¿Se acerca ahora el fin para las calderas de gasoil?

Por Antonio Ocaña. Ingeniero Industrial

Ya es un hecho. Desde el pasado 1 de enero de 2022 la ciudad de Madrid ha dicho definitivamente adiós a las calderas de carbón y, ahora,  se prepara a hacer lo mismo con las calderas de gasoil.

La Estrategia de Sostenibilidad Ambiental Madrid 360 prohíbe el funcionamiento de calderas de carbón a través de la Ordenanza de Calidad del Aire y Sostenibilidad, aprobada en el Pleno municipal el pasado 30 de marzo de 2021. A quien incumpla la normativa, se le podrían aplicar multas de hasta 20.000 euros.

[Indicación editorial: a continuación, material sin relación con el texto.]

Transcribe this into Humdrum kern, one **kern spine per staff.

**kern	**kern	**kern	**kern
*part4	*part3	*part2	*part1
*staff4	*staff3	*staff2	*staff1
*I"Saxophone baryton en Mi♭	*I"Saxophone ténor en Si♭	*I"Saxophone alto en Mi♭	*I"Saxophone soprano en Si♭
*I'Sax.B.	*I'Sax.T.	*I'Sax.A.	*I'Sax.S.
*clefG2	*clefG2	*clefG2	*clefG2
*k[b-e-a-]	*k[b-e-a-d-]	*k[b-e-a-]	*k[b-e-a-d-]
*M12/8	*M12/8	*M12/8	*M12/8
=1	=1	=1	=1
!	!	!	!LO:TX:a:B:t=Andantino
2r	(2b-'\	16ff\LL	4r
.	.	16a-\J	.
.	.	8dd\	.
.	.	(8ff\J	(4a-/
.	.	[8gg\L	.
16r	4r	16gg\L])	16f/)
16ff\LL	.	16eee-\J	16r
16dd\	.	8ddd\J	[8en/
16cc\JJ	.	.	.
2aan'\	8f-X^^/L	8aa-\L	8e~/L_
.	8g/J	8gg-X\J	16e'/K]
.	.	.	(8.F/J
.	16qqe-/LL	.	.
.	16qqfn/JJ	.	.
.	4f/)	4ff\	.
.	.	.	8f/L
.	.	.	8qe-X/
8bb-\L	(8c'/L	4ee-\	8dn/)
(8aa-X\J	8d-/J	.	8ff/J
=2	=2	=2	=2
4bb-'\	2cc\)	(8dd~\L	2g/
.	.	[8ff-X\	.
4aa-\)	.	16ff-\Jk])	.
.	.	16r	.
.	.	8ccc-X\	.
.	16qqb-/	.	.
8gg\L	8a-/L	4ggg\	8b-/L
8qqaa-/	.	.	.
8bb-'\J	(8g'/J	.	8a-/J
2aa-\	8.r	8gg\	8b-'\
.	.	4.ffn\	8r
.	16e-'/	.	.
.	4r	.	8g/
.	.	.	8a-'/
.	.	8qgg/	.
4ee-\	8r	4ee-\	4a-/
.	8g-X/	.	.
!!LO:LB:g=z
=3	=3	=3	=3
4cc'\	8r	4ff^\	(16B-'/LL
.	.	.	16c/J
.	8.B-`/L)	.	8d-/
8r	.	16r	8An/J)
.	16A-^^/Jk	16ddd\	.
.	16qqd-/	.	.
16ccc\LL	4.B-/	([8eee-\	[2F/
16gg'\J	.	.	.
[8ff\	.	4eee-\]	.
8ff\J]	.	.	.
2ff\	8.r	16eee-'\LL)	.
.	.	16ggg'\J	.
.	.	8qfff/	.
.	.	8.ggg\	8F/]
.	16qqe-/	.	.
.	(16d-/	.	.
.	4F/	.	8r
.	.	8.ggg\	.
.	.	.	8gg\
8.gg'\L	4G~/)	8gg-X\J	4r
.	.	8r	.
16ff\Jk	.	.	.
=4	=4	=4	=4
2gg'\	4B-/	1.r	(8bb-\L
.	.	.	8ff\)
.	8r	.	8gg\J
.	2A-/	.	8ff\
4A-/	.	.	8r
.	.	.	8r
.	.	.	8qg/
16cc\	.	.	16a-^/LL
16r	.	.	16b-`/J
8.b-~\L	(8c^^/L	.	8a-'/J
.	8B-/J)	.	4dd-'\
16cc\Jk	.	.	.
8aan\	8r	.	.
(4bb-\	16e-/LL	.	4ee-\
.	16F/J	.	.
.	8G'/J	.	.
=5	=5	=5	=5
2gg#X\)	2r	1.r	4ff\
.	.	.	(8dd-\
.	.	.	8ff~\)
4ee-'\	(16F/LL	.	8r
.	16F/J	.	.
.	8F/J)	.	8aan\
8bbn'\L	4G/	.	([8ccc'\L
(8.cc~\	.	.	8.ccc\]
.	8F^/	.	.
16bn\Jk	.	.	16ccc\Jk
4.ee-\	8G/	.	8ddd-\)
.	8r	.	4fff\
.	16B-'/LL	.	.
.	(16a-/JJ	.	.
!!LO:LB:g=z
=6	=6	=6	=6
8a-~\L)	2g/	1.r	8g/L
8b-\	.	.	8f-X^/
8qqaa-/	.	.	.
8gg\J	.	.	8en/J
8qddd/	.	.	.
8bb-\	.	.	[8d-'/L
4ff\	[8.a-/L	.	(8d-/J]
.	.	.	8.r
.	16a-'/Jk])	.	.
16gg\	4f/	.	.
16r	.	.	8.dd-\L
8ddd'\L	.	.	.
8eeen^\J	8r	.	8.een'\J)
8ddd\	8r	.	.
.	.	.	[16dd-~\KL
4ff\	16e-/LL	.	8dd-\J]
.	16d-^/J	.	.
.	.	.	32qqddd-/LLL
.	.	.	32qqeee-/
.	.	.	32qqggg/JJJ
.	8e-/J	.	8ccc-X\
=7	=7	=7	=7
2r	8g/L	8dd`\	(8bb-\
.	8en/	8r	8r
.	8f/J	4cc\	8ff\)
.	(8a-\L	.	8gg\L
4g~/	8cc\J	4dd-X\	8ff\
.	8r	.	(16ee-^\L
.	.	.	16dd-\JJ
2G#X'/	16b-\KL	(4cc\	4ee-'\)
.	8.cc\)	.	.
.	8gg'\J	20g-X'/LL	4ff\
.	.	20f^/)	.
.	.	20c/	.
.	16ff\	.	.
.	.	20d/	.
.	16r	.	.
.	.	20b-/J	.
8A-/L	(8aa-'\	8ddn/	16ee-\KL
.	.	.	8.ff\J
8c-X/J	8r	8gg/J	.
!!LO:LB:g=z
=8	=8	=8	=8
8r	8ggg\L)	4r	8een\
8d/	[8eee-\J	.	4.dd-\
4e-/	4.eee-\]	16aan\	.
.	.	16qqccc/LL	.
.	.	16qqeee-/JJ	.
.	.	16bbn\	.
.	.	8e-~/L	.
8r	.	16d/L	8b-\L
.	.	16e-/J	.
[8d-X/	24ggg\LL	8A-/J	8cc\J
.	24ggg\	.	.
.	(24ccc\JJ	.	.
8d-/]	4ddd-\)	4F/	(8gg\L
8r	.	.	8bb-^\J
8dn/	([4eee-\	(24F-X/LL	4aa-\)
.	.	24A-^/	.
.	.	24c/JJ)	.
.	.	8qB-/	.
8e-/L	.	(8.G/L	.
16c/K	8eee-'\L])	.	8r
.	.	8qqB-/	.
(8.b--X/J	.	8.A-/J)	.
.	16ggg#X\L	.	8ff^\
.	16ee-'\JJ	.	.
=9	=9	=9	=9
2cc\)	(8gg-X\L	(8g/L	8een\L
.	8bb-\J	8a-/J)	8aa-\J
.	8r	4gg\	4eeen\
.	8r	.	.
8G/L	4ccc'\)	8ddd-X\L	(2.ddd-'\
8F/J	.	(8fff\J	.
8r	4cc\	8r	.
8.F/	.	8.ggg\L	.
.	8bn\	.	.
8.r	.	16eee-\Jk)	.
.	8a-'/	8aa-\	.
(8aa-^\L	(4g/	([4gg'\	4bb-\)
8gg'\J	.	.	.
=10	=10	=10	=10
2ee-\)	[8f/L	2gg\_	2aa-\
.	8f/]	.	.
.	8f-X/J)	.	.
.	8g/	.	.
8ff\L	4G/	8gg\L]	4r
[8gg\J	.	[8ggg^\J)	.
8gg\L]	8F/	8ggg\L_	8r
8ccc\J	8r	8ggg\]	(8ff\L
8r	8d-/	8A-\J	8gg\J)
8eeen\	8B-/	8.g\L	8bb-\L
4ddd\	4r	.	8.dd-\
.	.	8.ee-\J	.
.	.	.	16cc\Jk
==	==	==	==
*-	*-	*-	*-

Si al inicio de esta estrategia se contaban unas 200 calderas de carbón en la capital madrileña, el siguiente paso que quieren dar desde el consistorio madrileño es más ambicioso. En el año 2027, la mitad de las instalaciones de edificios con calefacción central de gasoil (más de 2.000) deberían ser sustituidas por sistemas de calefacción eficiente.

Para ello, en el ejercicio 2022 se contempla un presupuesto de cuatro millones y medio de euros para este fin. Unas ayudas que conviene aprovechar por parte de las comunidades de propietarios.

El ejemplo del Ayuntamiento de Madrid es una muestra de lo que se podría extrapolar a cualquier municipio madrileño. Aunque no tan antiguas como las calderas de carbón, las calderas de gasoil se van quedando poco a poco obsoletas.  Al utilizar un combustible fósil caro y altamente contaminante, están condenadas a desaparecer.

Además, las comunidades con este tipo de calefacción deben destinar un espacio de la instalación a almacenar combustible. Y el funcionamiento de la caldera es menos eficiente que en otro tipo de tecnologías, las cuales permitirían mantener el servicio de calefacción 24 horas sin incrementar el consumo energético.

Hasta hace poco, estas calderas casi siempre eran sustituidas por calderas centralizadas de gas y tecnología de condensación, que aprovechan el calor de condensación del vapor de agua de los humos de combustión, de modo que pueden lograr un rendimiento energético hasta un 30% superior respecto a las calderas tradicionales de gasóleo.

Pero ahora, en la era de la transición energética, esta tecnología está siendo sustituida por las energías renovables: ya no basta con que el sistema que genera calefacción y agua caliente centralizada consuma la menor energía posible. Ahora las instalaciones térmicas centralizadas deben poder producir, al menos, una parte de la energía que necesitan para funcionar. Y esto se logra integrando energías renovables como por ejemplo la energía solar fotovoltaica en conjunción con un sistema de aerotermia, capaz de aprovechar la energía contenida en el aire.

Este tipo de sistema es compatible con la sala de calderas existente que tan solo entraría en funcionamiento en situaciones excepcionales, como olas extremas de frío. Y, además, es subvencionable: la Comunidad de Madrid convoca ayudas a fondo perdido, procedentes del Mecanismo de Recuperación y Resiliencia de la Unión Europea, para instalar paneles solares, baterías de almacenamiento de energía y sistemas térmicos renovables. Gracias a estas actuaciones se reduce el consumo energético entre un 50% y un 70% y la factura a la mitad.

¡Es momento de animar a las comunidades de propietarios a que aprovechen estas ayudas y subvenciones! La transición energética está en marcha de una forma imparable y mejorar la eficiencia energética de los edificios es una prioridad con este tipo de ayudas. Y para facilitar las cosas, hay compañías que además de acometer todo el proyecto de rehabilitación energética, también tramitan las ayudas para las comunidades que así lo necesitan. ¡Es una oportunidad que no hay que perder!